:: Available data ::
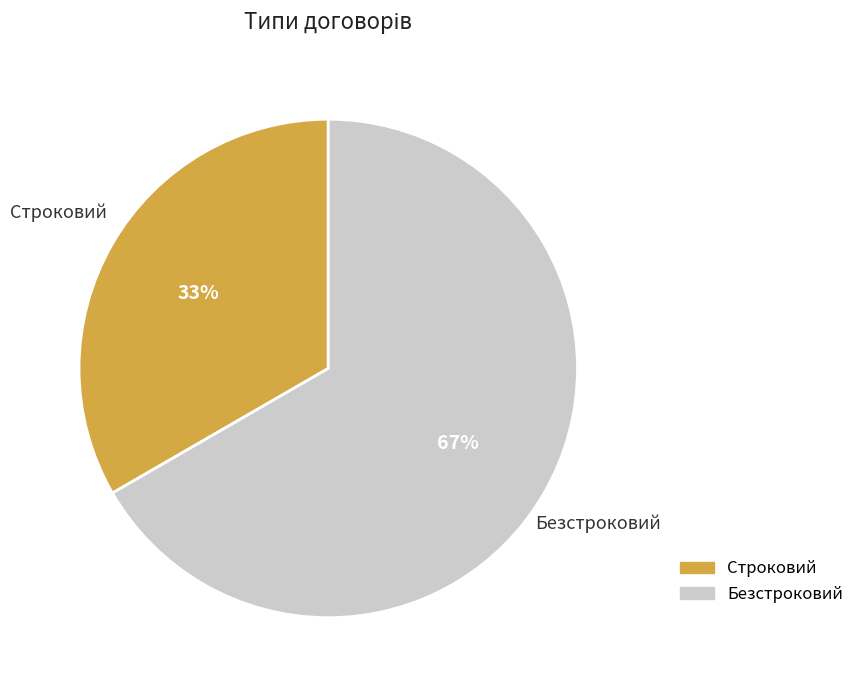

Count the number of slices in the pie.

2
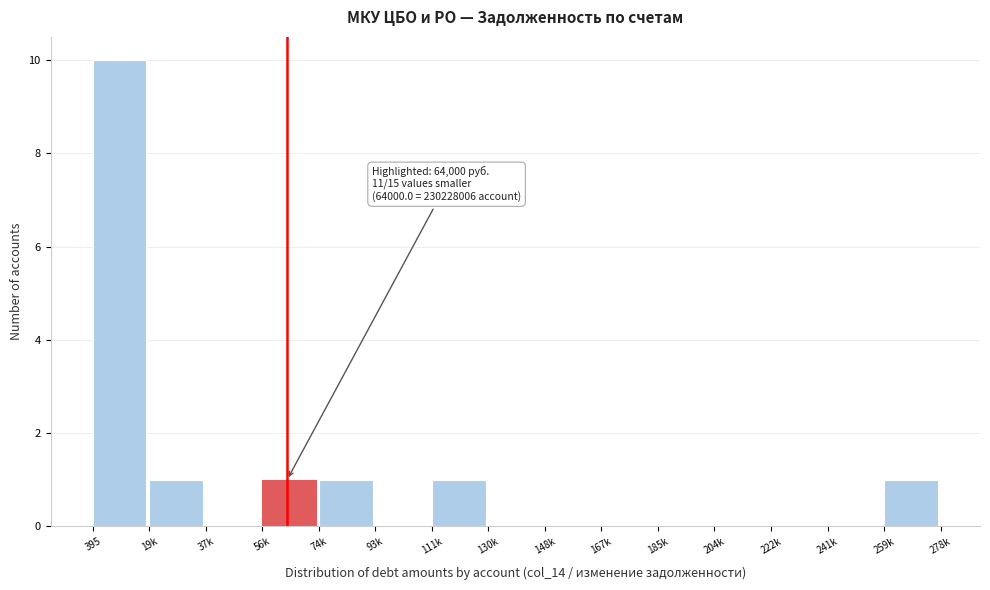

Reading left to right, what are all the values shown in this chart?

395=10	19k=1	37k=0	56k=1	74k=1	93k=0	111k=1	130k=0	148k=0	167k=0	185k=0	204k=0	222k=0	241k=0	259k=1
:::
:: Available data ::
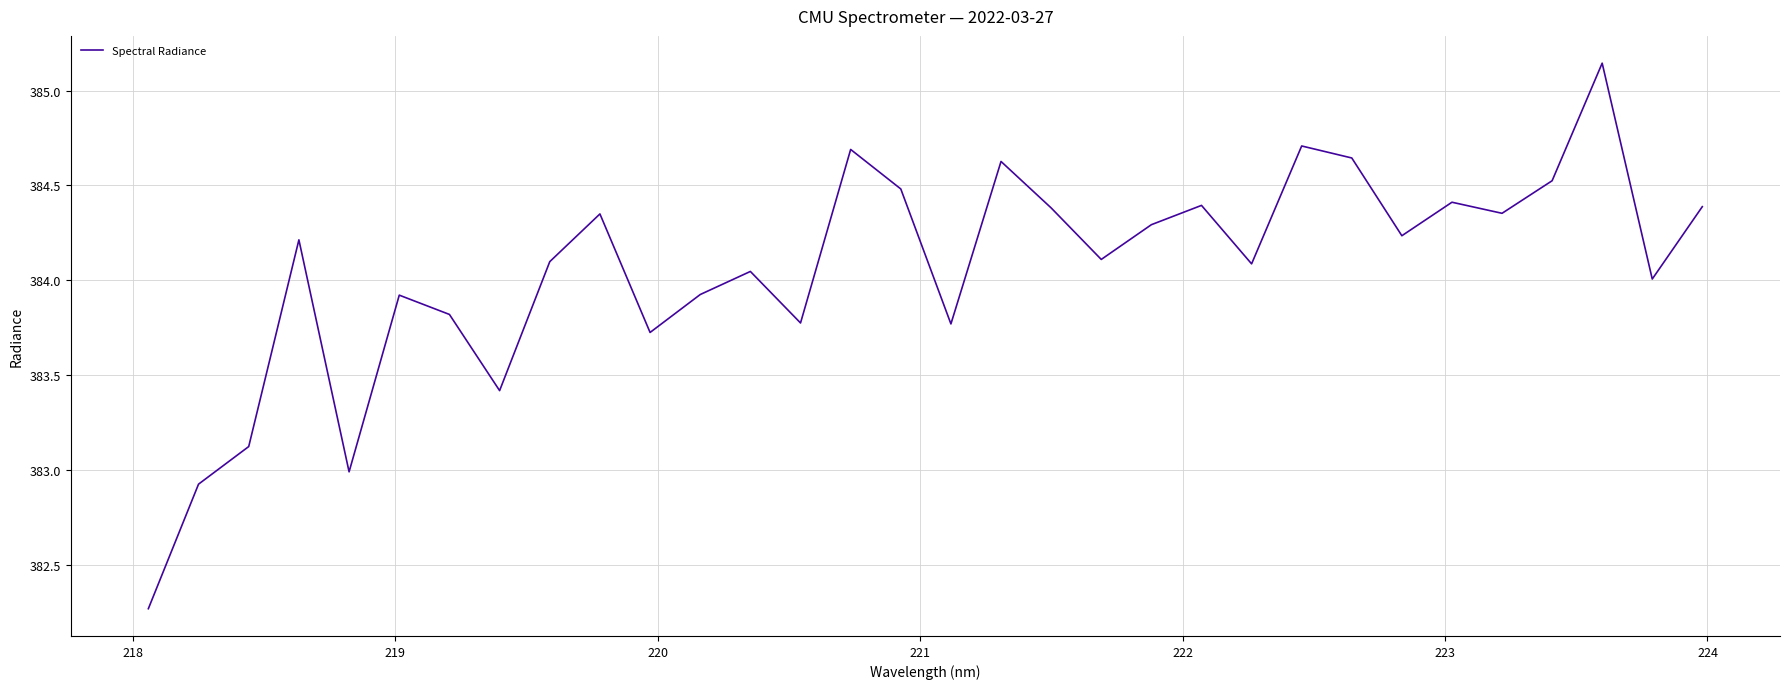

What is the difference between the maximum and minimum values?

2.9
:::
:: Available data ::
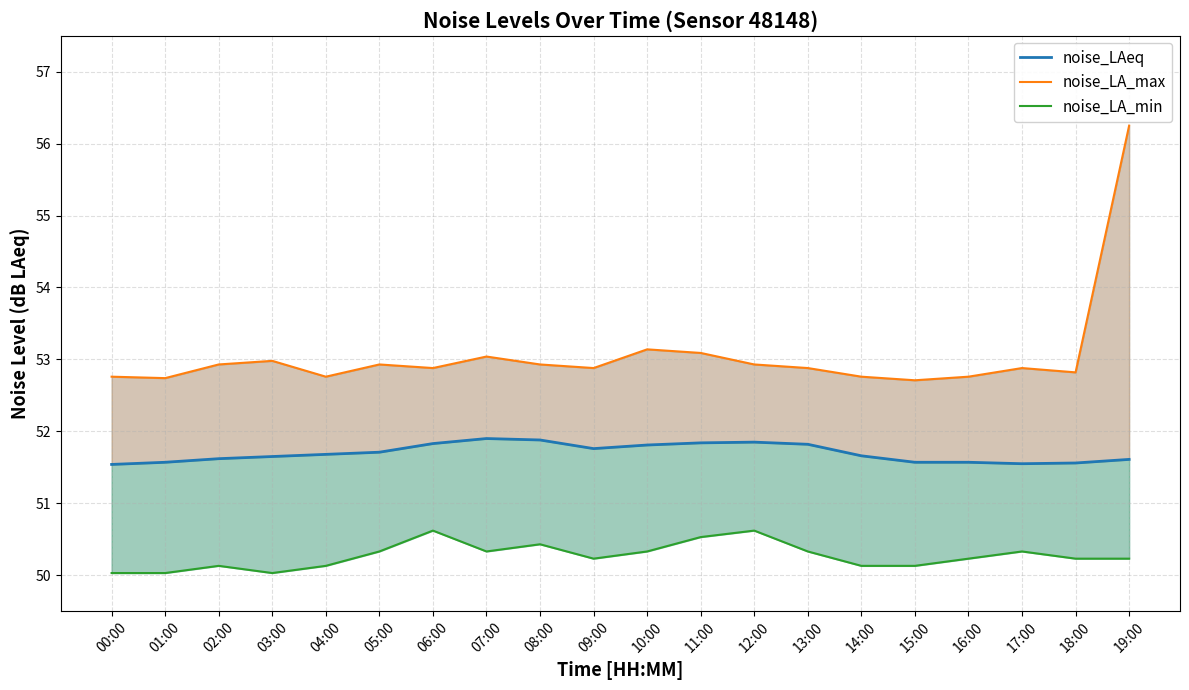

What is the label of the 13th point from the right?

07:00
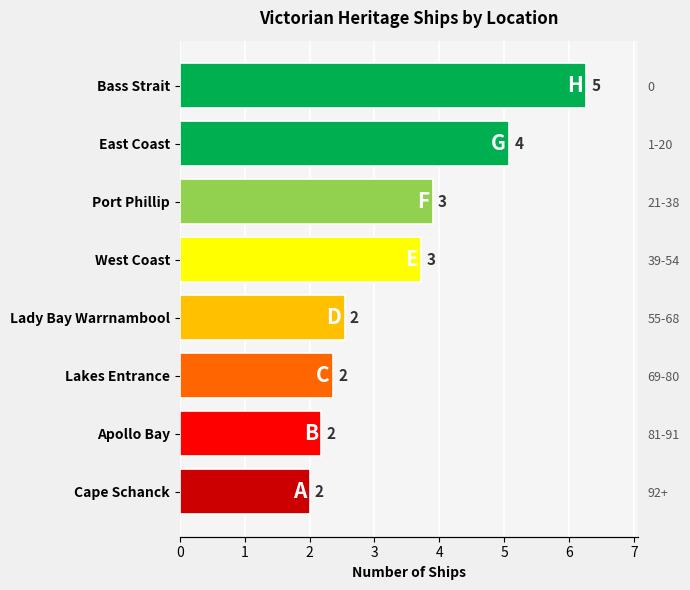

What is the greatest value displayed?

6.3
:::
§ Assignment:
Could you return, exactly as they appear, the lines from the one containing "Count the number of slices in the pie." through the one containing "Reading left to", both included, leaving out the pictures?

§ Result below:
Count the number of slices in the pie.

2

Reading left to right, what are all the values shown in this chart?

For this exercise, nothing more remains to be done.